The utterly dishonest argument centered on AIDS advanced by Messrs. Colson, George, and George here reveals what is really at the heart of the Ugandan agenda—and of their own agenda: they want, anywhere that it is possible, to stigmatize gay folks, to make gay citizens appear to be unique threats to social morality and Christian civilization. To criminalize homosexuality itself, and to drive all who are gay and refuse to “confess” their “sin” into the shadows.
Those chest-beating confessions of sin in the Manhattan Declaration and the statement of Colson, George, and George about their failure to deal with heterosexual promiscuity and to move as strongly against it as against all homosexual behavior (and all homosexual people)? Absolutely insincere.
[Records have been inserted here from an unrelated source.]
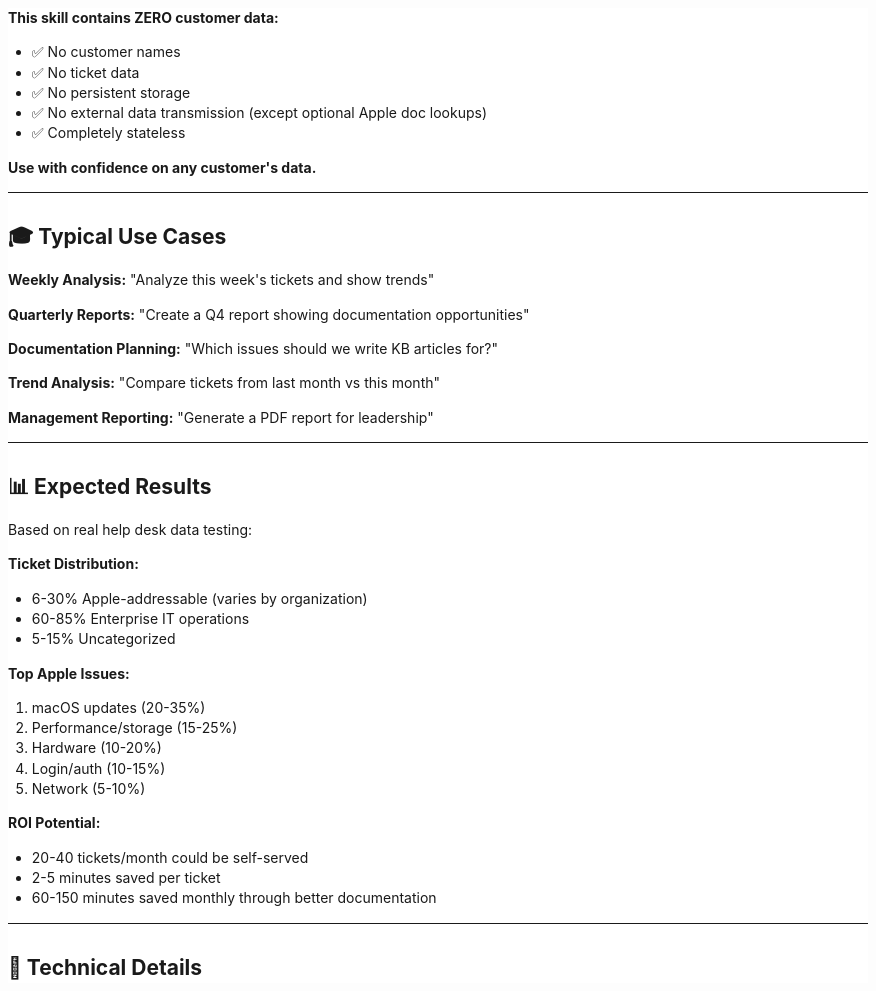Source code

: **This skill contains ZERO customer data:**
- ✅ No customer names
- ✅ No ticket data
- ✅ No persistent storage
- ✅ No external data transmission (except optional Apple doc lookups)
- ✅ Completely stateless

**Use with confidence on any customer's data.**

---

## 🎓 Typical Use Cases

**Weekly Analysis:**
"Analyze this week's tickets and show trends"

**Quarterly Reports:**
"Create a Q4 report showing documentation opportunities"

**Documentation Planning:**
"Which issues should we write KB articles for?"

**Trend Analysis:**
"Compare tickets from last month vs this month"

**Management Reporting:**
"Generate a PDF report for leadership"

---

## 📊 Expected Results

Based on real help desk data testing:

**Ticket Distribution:**
- 6-30% Apple-addressable (varies by organization)
- 60-85% Enterprise IT operations
- 5-15% Uncategorized

**Top Apple Issues:**
1. macOS updates (20-35%)
2. Performance/storage (15-25%)
3. Hardware (10-20%)
4. Login/auth (10-15%)
5. Network (5-10%)

**ROI Potential:**
- 20-40 tickets/month could be self-served
- 2-5 minutes saved per ticket
- 60-150 minutes saved monthly through better documentation

---

## 🔧 Technical Details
There is and never has been an agenda, in these circles, to go after heterosexual sinners, to criminalize any kind of heterosexual activity, to acknowledge that the lapses of heterosexuals are far and away a more serious threat to the sanctity of marriage than same-sex marriage is.
It’s all about bashing the gays. To distract us from their real and ultimate agenda, which is to front for powerful economic interest groups with whom they and the church factions they represent are quite cozily in bed, who need to keep us worked up about the dirty, disease-ridden, evil gays as they continue picking our pockets.